## What needs to be done
Please could you give again the lines from the one holding "Step: Select the" through the final line of the data below, exactly, with no other lines?

┌─ Dataset content

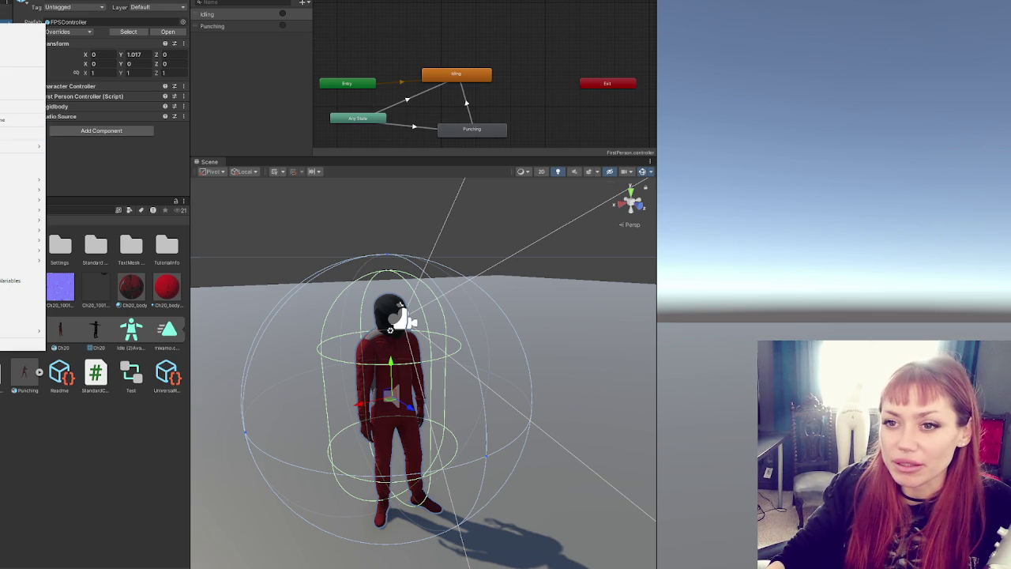
{"action": "mouse_move", "coordinate": [32, 146]}
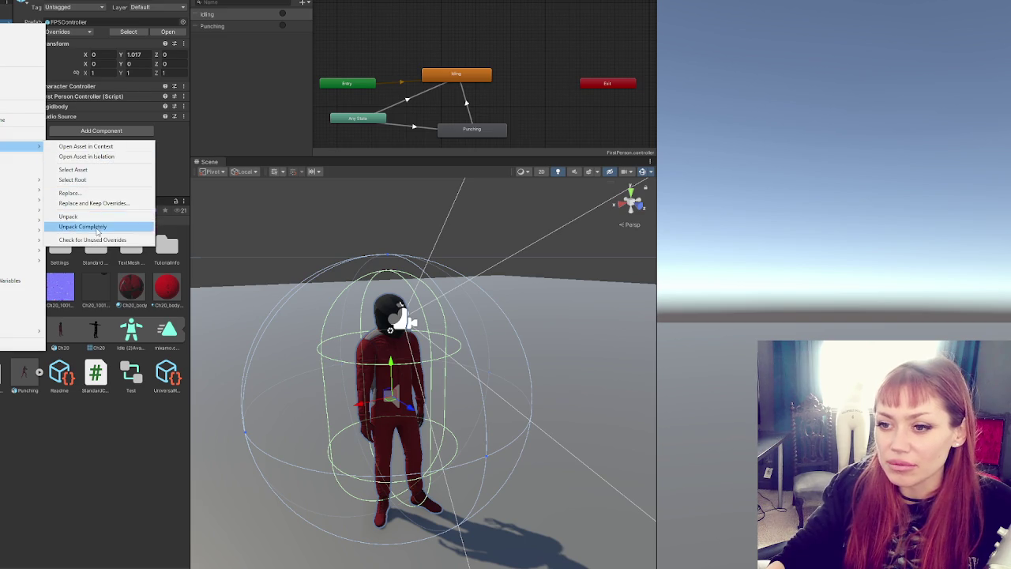
{"action": "left_click", "coordinate": [95, 226]}
Step: Select the Main Camera and play-test looking around while punching several times
{"action": "left_click", "coordinate": [7, 23]}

└─

## Written solution
Step: Select the Main Camera and play-test looking around while punching several times
{"action": "left_click", "coordinate": [7, 23]}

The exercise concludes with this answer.